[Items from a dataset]
====

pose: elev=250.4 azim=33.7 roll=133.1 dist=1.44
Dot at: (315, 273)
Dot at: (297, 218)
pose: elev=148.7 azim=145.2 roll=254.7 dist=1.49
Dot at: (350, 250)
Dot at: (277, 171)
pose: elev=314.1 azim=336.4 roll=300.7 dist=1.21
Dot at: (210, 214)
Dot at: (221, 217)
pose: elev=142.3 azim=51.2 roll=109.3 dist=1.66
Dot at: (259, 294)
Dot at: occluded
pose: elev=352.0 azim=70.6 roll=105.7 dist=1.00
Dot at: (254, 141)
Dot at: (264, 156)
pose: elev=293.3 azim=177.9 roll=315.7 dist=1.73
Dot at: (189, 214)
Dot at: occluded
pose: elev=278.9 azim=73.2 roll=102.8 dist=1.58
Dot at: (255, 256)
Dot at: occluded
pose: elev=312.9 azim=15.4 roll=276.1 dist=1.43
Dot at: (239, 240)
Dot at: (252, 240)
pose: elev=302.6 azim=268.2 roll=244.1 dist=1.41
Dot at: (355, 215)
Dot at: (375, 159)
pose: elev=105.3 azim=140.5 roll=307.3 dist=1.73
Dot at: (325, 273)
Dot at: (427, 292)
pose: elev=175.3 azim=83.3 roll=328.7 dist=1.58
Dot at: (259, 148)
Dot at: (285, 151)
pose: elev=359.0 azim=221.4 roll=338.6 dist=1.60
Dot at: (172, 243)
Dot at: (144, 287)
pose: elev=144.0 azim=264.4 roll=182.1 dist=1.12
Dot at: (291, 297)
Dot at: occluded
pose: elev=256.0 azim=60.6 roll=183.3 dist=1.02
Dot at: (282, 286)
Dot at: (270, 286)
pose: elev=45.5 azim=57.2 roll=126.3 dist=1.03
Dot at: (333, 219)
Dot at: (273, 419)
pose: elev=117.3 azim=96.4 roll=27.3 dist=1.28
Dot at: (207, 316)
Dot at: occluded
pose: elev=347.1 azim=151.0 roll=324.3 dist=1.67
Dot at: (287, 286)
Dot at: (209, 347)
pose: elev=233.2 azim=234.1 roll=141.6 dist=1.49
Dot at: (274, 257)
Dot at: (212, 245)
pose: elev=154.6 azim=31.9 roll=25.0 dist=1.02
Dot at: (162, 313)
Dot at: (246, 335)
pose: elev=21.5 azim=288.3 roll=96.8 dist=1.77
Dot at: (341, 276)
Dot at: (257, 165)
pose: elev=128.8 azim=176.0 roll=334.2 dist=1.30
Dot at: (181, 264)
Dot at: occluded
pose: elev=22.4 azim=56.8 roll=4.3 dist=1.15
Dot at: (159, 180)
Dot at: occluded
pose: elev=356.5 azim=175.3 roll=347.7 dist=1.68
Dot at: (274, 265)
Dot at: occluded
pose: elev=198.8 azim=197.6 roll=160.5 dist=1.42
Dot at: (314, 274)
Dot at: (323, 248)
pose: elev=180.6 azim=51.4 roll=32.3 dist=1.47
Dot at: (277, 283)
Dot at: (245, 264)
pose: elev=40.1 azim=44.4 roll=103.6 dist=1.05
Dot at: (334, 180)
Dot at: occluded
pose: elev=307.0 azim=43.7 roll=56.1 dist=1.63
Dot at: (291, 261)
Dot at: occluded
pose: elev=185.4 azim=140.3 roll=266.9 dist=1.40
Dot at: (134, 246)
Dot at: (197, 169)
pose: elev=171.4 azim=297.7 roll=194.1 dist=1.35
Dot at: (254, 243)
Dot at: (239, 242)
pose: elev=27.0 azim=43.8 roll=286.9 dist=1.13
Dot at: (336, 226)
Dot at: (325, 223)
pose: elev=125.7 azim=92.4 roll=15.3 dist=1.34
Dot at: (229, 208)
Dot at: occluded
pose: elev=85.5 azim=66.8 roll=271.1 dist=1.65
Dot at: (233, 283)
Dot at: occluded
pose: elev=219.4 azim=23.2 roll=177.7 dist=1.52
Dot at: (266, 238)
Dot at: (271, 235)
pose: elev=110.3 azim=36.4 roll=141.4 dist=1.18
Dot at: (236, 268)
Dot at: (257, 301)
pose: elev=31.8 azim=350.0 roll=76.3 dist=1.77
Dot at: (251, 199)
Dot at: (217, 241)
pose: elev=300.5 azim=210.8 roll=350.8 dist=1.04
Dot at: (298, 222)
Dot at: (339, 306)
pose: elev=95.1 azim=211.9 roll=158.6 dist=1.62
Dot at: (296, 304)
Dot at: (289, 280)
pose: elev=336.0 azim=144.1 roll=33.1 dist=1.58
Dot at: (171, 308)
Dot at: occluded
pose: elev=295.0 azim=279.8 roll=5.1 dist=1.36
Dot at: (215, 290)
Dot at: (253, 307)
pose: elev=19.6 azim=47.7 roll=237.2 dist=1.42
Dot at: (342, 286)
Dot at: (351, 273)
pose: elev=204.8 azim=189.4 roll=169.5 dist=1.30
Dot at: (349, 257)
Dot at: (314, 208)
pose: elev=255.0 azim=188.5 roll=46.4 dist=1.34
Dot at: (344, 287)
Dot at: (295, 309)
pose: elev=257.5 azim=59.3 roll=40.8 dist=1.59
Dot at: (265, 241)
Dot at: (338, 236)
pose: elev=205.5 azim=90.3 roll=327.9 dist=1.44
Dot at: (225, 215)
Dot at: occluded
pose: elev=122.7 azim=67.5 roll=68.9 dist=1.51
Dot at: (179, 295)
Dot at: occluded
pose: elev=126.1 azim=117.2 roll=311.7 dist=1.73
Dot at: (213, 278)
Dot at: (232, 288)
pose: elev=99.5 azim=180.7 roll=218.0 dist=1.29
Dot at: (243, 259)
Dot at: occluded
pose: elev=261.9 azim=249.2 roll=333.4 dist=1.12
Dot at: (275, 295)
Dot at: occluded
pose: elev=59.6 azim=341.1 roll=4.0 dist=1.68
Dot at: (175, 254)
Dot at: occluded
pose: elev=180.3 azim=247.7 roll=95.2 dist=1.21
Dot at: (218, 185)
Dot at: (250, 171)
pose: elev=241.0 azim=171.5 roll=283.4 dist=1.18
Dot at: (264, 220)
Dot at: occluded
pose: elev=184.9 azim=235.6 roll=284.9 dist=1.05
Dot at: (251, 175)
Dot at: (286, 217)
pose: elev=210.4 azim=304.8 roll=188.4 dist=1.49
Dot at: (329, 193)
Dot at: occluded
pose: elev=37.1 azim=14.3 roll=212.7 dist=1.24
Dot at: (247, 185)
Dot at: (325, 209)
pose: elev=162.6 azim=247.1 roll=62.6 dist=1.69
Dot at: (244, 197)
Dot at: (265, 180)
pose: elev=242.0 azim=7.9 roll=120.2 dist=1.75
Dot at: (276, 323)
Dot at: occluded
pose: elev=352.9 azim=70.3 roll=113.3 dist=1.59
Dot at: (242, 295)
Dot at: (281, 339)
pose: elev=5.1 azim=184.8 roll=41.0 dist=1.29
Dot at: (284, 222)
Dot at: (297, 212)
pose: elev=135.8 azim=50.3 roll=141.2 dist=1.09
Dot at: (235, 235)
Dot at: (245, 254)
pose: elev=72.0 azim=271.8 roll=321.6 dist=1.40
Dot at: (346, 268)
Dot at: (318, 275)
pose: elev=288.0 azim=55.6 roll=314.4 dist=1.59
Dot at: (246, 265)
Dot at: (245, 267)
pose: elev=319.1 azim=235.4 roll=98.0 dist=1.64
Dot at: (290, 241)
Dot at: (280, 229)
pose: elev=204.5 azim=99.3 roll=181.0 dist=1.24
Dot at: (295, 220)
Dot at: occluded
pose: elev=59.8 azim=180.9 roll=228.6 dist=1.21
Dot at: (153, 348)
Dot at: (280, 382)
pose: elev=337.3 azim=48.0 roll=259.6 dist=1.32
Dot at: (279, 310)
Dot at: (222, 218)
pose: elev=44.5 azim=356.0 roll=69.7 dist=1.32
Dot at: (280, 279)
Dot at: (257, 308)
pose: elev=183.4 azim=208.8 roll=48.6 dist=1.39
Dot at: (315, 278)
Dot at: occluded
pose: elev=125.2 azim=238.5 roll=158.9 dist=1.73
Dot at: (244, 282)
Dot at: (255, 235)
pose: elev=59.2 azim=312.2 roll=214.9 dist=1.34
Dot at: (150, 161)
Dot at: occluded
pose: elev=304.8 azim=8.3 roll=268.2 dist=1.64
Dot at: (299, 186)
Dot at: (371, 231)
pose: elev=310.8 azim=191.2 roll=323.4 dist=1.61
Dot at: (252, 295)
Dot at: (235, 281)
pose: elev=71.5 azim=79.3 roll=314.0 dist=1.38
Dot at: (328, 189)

====

WHAT TO WORK ON:
Format the data from the line with "pose: elev=22.4 azim=56.8 roll=4.3 dist=1.15" to the line with "Dot at: (197, 169)", both included, as a numbered list, leaving out any blank lines.

ANSWER BELOW:
1. pose: elev=22.4 azim=56.8 roll=4.3 dist=1.15
2. Dot at: (159, 180)
3. Dot at: occluded
4. pose: elev=356.5 azim=175.3 roll=347.7 dist=1.68
5. Dot at: (274, 265)
6. Dot at: occluded
7. pose: elev=198.8 azim=197.6 roll=160.5 dist=1.42
8. Dot at: (314, 274)
9. Dot at: (323, 248)
10. pose: elev=180.6 azim=51.4 roll=32.3 dist=1.47
11. Dot at: (277, 283)
12. Dot at: (245, 264)
13. pose: elev=40.1 azim=44.4 roll=103.6 dist=1.05
14. Dot at: (334, 180)
15. Dot at: occluded
16. pose: elev=307.0 azim=43.7 roll=56.1 dist=1.63
17. Dot at: (291, 261)
18. Dot at: occluded
19. pose: elev=185.4 azim=140.3 roll=266.9 dist=1.40
20. Dot at: (134, 246)
21. Dot at: (197, 169)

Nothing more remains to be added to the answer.